Google Google Google
Google is a play on the word google, which was coined3 by Milton Scrota, nephew of American mathematician Edward Krasner.
According to Google lore, company founders Larry Page and Sergey Bring were not terribly fond of each other when they first met as Stanford University graduate students in computer science in 1995.4 Larry was a 24-year-old University of Michigan alumnus on a weekend visit; Sergey, 23, was among a group of students assigned to show him around. They argued about every topic they discussed. Their strong opinions and divergent5 viewpoints would eventually find common ground in a unique approach to solving one of computing biggest challenges; retrieving6 relevant information from a massive set of data.
By January of 1996, Larry and Sergey had begun collaboration on a search engine called Backrub, named for its unique ability to analyze the “back links” pointing to a given website.
A year later, their unique approach to link analysis was earning Backrub a growing reputation among those who had seen it. Buzz about the new search technology began to build as word spread around campus.
Larry and Sergey continued working to perfect their technology through the first half of 1998. Following a path that would become a Hublot Replica Watches key tenet8 of the Google way, they bought a terabyte of disks at bargain prices and built their own computer housings in Larry’s dorm room, which became Google’s first data center. Meanwhile Sergey set up a business office, and the two began calling on potential partners who might want to license a search technology better than any then available.
Unable to interest the major portal9 players of the day, Larry and Sergey decided to make a go of it on their own. On September 7, 1998, Google Inc. opened its door in Menlo Park, California.
Already Google, com, still in beta, was answering 10,000 search queries each day. The press began to take notice of the upstart10 website with the relevant search results, and articles extolling” Google appeared in USA TODAY and Le Monde. That December, PC Magazine named Google one of its Top 100 Web Sites and Search Engines for 1998. Google was moving up in the world.

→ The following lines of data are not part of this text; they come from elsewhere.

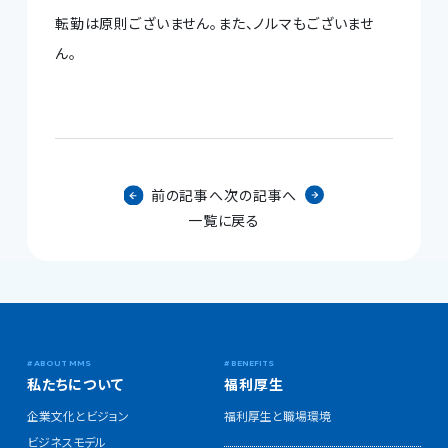
転勤は原則ございません。また、ノルマもございませ
ん。
前の記事へ
次の記事へ
一覧に戻る
私たちについて
福利厚生
企業文化とビジョン
福利厚生と職場環境
ビジネスモデル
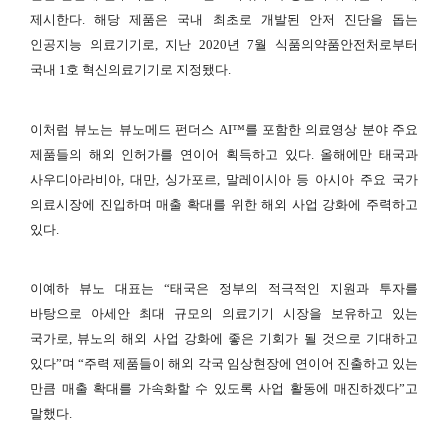
제시한다. 해당 제품은 국내 최초로 개발된 안저 진단을 돕는
인공지능 의료기기로, 지난 2020년 7월 식품의약품안전처로부터
국내 1호 혁신의료기기로 지정됐다
.
이처럼
뷰노는
뷰노메드 펀더스 AI™를 포함한 의료영상 분야 주요
제품들의 해외 인허가를 연이어 획득하고 있다. 올해에만 태국과
사우디아라비아, 대만, 싱가포르, 말레이시아 등 아시아 주요 국가
의료시장에 진입하며 매출 확대를 위한 해외 사업 강화에 주력하고
있다.
이예하 뷰노 대표는 “태국은 정부의 적극적인 지원과 투자를
바탕으로 아세안 최대 규모의 의료기기 시장을 보유하고 있는
국가로, 뷰노의 해외 사업 강화에 좋은 기회가 될 것으로 기대하고
있다”며 “주력 제품들이 해외 각국 임상현장에 연이어 진출하고 있는
만큼 매출 확대를 가속화할 수 있도록 사업 활동에 매진하겠다”
고
말했다.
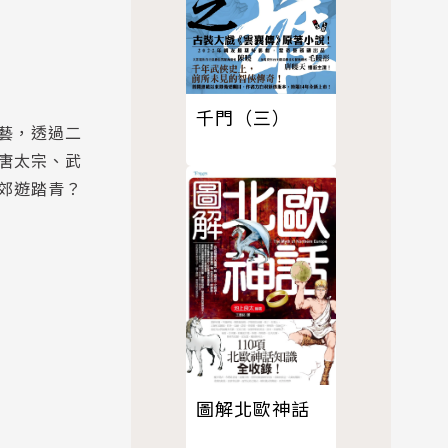
千門（三）
藝，透過二
唐太宗、武
郊遊踏青？
圖解北歐神話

Google quickly outgrew the confines of its Menlo Park home, and by February 1999 had moved to an office on University Avenue in Palo Alto. At eight employees, Google’s staff had nearly tripled, and the service was answering more than 500,000 queries per day. Interest in the company had grown as well.
On June 7, the company announced that it had secured a round of funding that included $25 million from the two leading venture capital firms in Silicon Valley, Sequoia Capital and Kleiner Perkins Caulfield Byers. In a replay of the convergence12 of opposites that gave birth to Google, the two firms — normally fiercely” competitive, but seeing eye-to-eye’4 on the value of this new investment — both took seats on the board of directors. Mike Moritz of Sequoia and John Doerr of Kleiner Perkins — who between them had helped grow Sun Microsytems, Intuit, Amazon, and Yahoo — joined Ram Shriram, CEO of Junglee, at the ping pong table that served as formal boardroom furniture.

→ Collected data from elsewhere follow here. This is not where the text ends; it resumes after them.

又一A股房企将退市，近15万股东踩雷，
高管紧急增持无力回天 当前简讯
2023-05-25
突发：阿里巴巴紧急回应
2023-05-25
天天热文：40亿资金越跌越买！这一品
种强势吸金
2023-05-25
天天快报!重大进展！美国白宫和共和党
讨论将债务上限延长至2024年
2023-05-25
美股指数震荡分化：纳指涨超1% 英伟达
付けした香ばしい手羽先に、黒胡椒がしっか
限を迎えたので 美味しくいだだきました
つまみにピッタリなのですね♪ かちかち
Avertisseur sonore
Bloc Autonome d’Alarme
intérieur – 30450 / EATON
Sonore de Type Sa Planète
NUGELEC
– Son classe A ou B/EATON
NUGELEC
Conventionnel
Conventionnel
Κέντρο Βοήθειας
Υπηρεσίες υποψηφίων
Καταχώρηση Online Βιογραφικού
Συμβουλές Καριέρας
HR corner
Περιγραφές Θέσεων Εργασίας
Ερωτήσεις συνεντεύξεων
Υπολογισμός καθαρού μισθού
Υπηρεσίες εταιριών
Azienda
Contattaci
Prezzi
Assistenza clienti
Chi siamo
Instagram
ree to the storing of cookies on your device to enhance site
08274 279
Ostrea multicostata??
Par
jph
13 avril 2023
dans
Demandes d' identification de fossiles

What’s next from Google? Hard to say. We don’t talk much about what lies a-head, because we believe one of our chief competitive advantages is surprise. Surprise and innovation. Our two chief competitive advantages are surprise, innovation Cartier Replica and an almost fanatical devotion to our users. Well, you get the idea. You can take a peek at some of the ideas our engineers are currently kicking around by visiting them at play in Google Labs. Have fun, but be sure to wear your safety goggles.